:: Given data ::
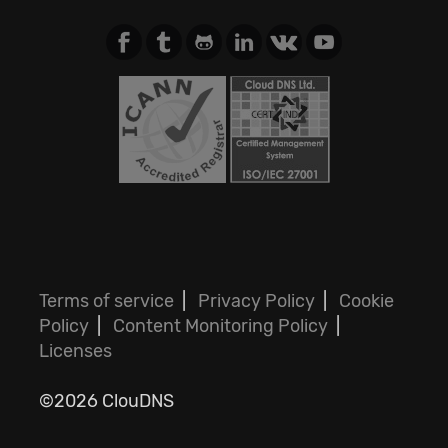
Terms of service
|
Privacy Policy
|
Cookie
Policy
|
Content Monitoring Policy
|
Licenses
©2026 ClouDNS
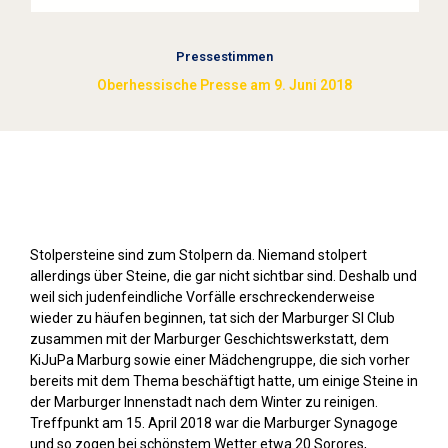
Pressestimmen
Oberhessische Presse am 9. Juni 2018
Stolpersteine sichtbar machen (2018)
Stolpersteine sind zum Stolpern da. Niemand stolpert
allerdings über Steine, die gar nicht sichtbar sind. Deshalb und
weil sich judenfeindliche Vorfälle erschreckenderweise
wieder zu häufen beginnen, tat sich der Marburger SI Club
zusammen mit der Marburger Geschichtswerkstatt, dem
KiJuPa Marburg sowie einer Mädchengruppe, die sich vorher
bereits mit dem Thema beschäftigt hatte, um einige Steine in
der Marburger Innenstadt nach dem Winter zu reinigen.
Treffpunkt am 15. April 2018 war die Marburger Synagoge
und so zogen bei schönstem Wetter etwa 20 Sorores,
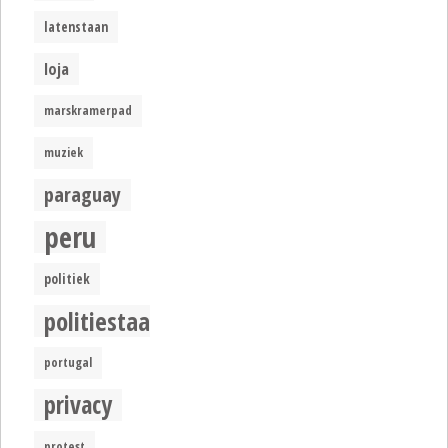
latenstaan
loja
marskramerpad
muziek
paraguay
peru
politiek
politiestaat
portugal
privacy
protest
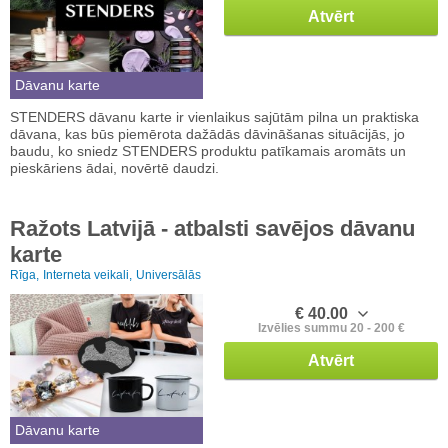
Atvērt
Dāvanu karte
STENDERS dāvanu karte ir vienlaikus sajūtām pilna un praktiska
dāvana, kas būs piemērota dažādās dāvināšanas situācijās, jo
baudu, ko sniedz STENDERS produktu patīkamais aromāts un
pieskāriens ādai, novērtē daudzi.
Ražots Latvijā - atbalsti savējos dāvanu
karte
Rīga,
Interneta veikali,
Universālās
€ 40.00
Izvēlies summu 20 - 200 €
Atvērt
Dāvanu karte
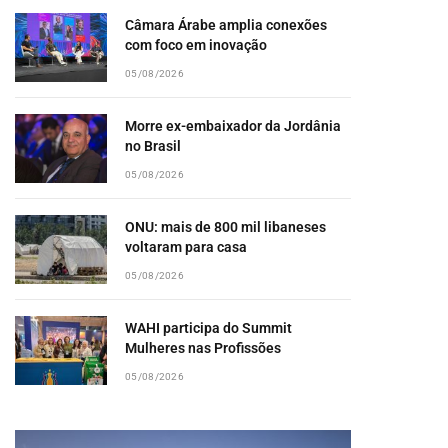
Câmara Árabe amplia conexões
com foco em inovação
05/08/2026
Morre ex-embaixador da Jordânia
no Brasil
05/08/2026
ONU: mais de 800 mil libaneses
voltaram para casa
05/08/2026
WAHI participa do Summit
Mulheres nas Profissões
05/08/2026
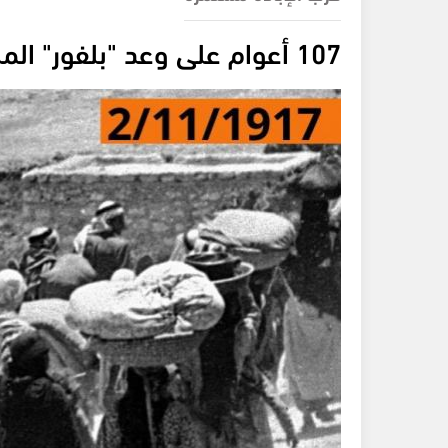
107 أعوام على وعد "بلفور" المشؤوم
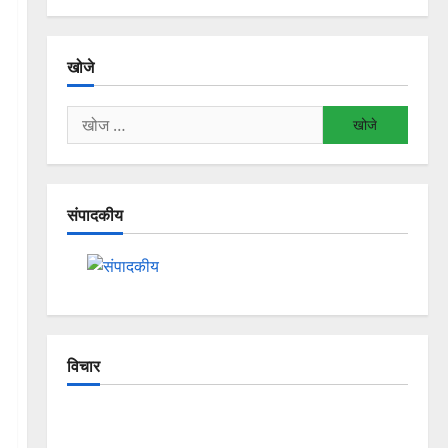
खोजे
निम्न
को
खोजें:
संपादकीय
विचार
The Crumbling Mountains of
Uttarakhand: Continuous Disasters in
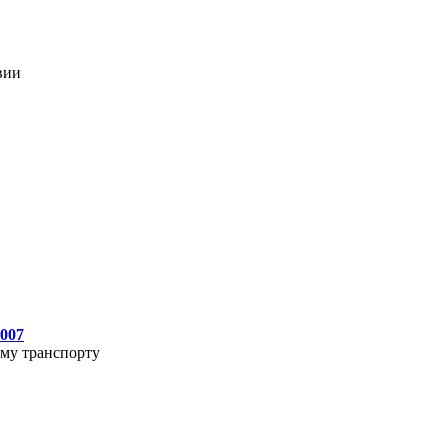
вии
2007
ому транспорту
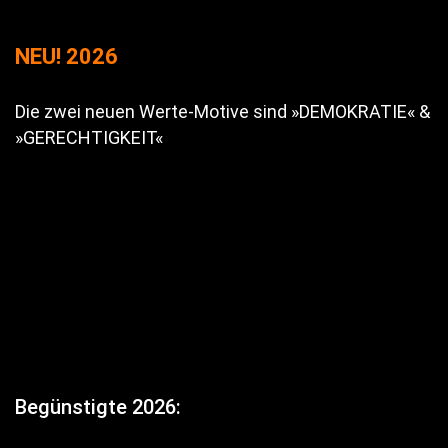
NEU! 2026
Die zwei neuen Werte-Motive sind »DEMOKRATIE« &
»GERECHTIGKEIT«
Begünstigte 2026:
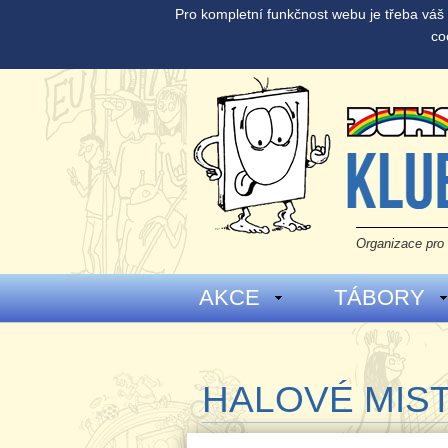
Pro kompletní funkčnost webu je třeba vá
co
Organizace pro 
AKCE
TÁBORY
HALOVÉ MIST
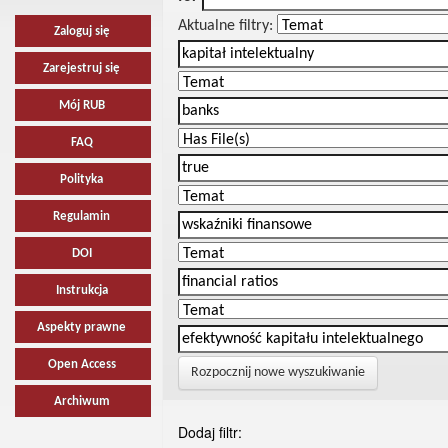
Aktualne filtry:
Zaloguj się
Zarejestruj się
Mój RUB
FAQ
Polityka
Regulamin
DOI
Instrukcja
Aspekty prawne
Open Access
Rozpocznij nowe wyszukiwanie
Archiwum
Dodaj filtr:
:::
* Work required:
Transcribe every line of the listing above exactly; skip the pictures.

* Written reply:
Terms of service
|
Privacy Policy
|
Cookie
Policy
|
Content Monitoring Policy
|
Licenses
©2026 ClouDNS
Pressestimmen
Oberhessische Presse am 9. Juni 2018
Stolpersteine sichtbar machen (2018)
Stolpersteine sind zum Stolpern da. Niemand stolpert
allerdings über Steine, die gar nicht sichtbar sind. Deshalb und
weil sich judenfeindliche Vorfälle erschreckenderweise
wieder zu häufen beginnen, tat sich der Marburger SI Club
zusammen mit der Marburger Geschichtswerkstatt, dem
KiJuPa Marburg sowie einer Mädchengruppe, die sich vorher
bereits mit dem Thema beschäftigt hatte, um einige Steine in
der Marburger Innenstadt nach dem Winter zu reinigen.
Treffpunkt am 15. April 2018 war die Marburger Synagoge
und so zogen bei schönstem Wetter etwa 20 Sorores,
latenstaan
loja
marskramerpad
muziek
paraguay
peru
politiek
politiestaat
portugal
privacy
protest
Atvērt
Dāvanu karte
STENDERS dāvanu karte ir vienlaikus sajūtām pilna un praktiska
dāvana, kas būs piemērota dažādās dāvināšanas situācijās, jo
baudu, ko sniedz STENDERS produktu patīkamais aromāts un
pieskāriens ādai, novērtē daudzi.
Ražots Latvijā - atbalsti savējos dāvanu
karte
Rīga,
Interneta veikali,
Universālās
€ 40.00
Izvēlies summu 20 - 200 €
Atvērt
Dāvanu karte
Câmara Árabe amplia conexões
com foco em inovação
05/08/2026
Morre ex-embaixador da Jordânia
no Brasil
05/08/2026
ONU: mais de 800 mil libaneses
voltaram para casa
05/08/2026
WAHI participa do Summit
Mulheres nas Profissões
05/08/2026
107 أعوام على وعد "بلفور" المشؤوم
खोजे
निम्न
को
खोजें:
संपादकीय
विचार
The Crumbling Mountains of
Uttarakhand: Continuous Disasters in
вии
2007
ому транспорту
NEU! 2026
Die zwei neuen Werte-Motive sind »DEMOKRATIE« &
»GERECHTIGKEIT«
Begünstigte 2026:
Pro kompletní funkčnost webu je třeba vá
co
Organizace pro 
AKCE
TÁBORY
HALOVÉ MIST
Aktualne filtry:
Zaloguj się
Zarejestruj się
Mój RUB
FAQ
Polityka
Regulamin
DOI
Instrukcja
Aspekty prawne
Open Access
Rozpocznij nowe wyszukiwanie
Archiwum
Dodaj filtr:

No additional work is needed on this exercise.